Por Carlos Mauro

Fala-se muito sobre ética nas empresas e nos negócios, mas quase sempre de modo limitado ao comportamento operacional dos trabalhadores. Isso provoca uma importante confusão conceitual com a área de compliance, especialmente sobre o que é um comportamento antiético e o que é um comportamento que não está de acordo com regras operacionais ou com o código de conduta da empresa. É comum as pessoas assumirem que uma ação que não está em conformidade é necessariamente uma ação antiética. Essa assunção é um erro – um comportamento não implica o outro. Não podemos deduzir a ética do compliance.

A esperança de que as práticas de compliance derivem de um debate ético profundo é frequentemente frustrada. Em muitos casos, o discurso é de um tipo de moralismo típico de um tempo em que as pessoas insistem em declarar a existência de “cidadãos de bem”, “pessoas do bem” e “pessoas do mal”. Um moralismo que leva sistematicamente à formulação de juízos sobre a pessoa, e não sobre as ações e suas necessárias razões, causas, condições e circunstâncias.

Tenho tido contato com profissionais excepcionais de compliance que não têm a “síndrome dos cruzados marginais”, caracterizada pela crença de estar-se numa “guerra santa”, ser-se moralmente superior e ter-se licença moral para agir de modo intolerante, opressivo e antiético. Os portadores desta “síndrome” também têm a crença de que suas ações inconformes e antiéticas são sempre justificadas, contrariamente às das outras pessoas.

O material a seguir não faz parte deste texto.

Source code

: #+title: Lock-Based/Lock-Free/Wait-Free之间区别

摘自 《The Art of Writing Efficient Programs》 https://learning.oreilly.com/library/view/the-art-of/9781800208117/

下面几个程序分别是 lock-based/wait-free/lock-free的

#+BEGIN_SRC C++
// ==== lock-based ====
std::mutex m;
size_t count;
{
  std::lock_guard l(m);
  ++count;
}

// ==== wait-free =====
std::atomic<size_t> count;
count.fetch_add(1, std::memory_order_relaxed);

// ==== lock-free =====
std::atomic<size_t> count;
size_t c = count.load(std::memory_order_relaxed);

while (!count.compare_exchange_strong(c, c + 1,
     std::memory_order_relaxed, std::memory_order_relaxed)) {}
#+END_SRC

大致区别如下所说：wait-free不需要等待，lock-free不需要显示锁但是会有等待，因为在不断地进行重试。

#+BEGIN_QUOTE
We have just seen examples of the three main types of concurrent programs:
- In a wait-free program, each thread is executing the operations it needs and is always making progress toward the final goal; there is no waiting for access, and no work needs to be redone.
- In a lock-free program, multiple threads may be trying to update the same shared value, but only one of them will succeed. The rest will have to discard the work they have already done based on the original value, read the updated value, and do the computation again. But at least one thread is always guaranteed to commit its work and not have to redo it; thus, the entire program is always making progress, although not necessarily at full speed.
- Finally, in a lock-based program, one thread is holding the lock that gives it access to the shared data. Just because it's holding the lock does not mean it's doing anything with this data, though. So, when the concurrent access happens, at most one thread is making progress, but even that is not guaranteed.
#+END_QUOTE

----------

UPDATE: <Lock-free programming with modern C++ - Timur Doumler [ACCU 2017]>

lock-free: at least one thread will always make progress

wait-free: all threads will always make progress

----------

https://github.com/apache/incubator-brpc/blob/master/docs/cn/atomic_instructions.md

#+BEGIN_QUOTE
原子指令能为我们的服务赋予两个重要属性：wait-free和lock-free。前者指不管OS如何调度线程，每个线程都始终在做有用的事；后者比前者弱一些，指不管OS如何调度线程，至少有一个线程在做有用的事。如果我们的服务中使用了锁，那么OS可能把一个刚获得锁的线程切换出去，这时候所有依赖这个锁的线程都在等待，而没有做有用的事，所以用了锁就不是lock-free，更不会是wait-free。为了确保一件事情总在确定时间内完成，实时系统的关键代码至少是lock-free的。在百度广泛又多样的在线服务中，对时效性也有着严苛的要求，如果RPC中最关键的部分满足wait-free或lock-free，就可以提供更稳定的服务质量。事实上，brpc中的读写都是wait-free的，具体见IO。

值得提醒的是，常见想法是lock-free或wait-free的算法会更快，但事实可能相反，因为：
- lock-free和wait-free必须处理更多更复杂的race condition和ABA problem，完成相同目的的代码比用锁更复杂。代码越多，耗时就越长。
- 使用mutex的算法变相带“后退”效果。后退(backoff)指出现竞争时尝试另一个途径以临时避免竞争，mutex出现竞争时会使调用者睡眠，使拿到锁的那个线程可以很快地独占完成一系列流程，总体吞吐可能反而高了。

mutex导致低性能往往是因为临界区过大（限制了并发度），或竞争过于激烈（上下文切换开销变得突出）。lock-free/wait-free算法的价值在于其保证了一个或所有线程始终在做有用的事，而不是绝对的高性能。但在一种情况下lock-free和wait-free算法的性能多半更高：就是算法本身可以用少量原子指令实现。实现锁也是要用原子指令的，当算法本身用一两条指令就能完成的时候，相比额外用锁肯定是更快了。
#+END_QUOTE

Infelizmente, há quem se enquadre na categoria dos “cruzados marginais”, que categorizam rápida e automaticamente um comportamento inconforme como um traço de caráter do agente, efeito de sua suposta “maldade”, indisciplina e de seus vícios.

Essa forma de pensar e essa prática de gestão dividem as pessoas entre as tais “pessoas boas e as más”, tirando o foco da própria organização, de suas decisões sobre metas e incentivos, das condições de trabalho e das práticas de gestão e liderança. Se quisermos ter um papel ativo na avaliação ética teremos de levar em consideração fatores que vão muito além das regras de compliance, dos códigos de conduta e das crenças moralistas. Não podemos fazer escolhas à la carte de teorias morais que, a depender do interesse momentâneo, são utilizadas para “condenar” ou “absolver”.

O contexto do comportamento deve ser levado em consideração, mas também avaliado eticamente. Para isso, as normas sociais locais, a cultura da organização, as intenções do agente, os resultados de seu comportamento, entre outros elementos, podem ser relevantes para uma avaliação ética a depender da teoria moral utilizada. Muitas vezes, um comportamento em inconformidade pode ser considerado ético sob um determinado ponto de vista.

Imaginem, por exemplo, que a pessoa X desviou recursos da empresa onde trabalha e os entregou integralmente a um ex-trabalhador que desenvolveu uma doença respiratória por negligência desta empresa. A pessoa não tem recursos para tratar-se e a empresa nega ajuda, protelando intencionalmente o processo judicial. Com esses recursos, o ex-trabalhador poderá tratar-se e viver mais anos com sua família. A pessoa X agiu de modo ético ou antiético?

Minha intenção não é responder a essa questão, mas, sim, apelar à intuição da leitora e do leitor sobre a dificuldade e complexidade de avaliar eticamente um comportamento desse tipo. Conseguimos avaliar facilmente sob a perspectiva do compliance, considerando-o um comportamento inconforme, que provavelmente será punido com o despedimento de seu agente e idealmente, mas menos provável, com abertura de um processo interno para investigar a referida negligência. Este é apenas um exemplo simples da imprudência de confundirmos compliance com ética.

Minha intenção é chamar a atenção para a necessidade de mudança de perspectiva sobre o papel das equipes de compliance na avaliação ética. A ética transcende o compliance e o já referido moralismo.

As equipes de compliance são muito importantes para as organizações e precisam ser valorizadas, mas, se quiserem ter um papel efetivo no debate ético, precisarão ser preparadas para realizar avaliações éticas consistentes, sem escolhas à la carte de teorias morais, formando juízos sobre comportamentos com clareza e sem receio de romper convenções, costumes, objetivos e crenças empresariais.

Carlos Mauro é doutor em filosofia e mestre em administração pública e governo. É professor convidado de Ciências Comportamentais Aplicadas no curso de Administração Pública da FGV-SP (Fundação Getúlio Vargas) e na Porto Business School (Portugal). É cofundador da CLOO Behavioral Insights Unit.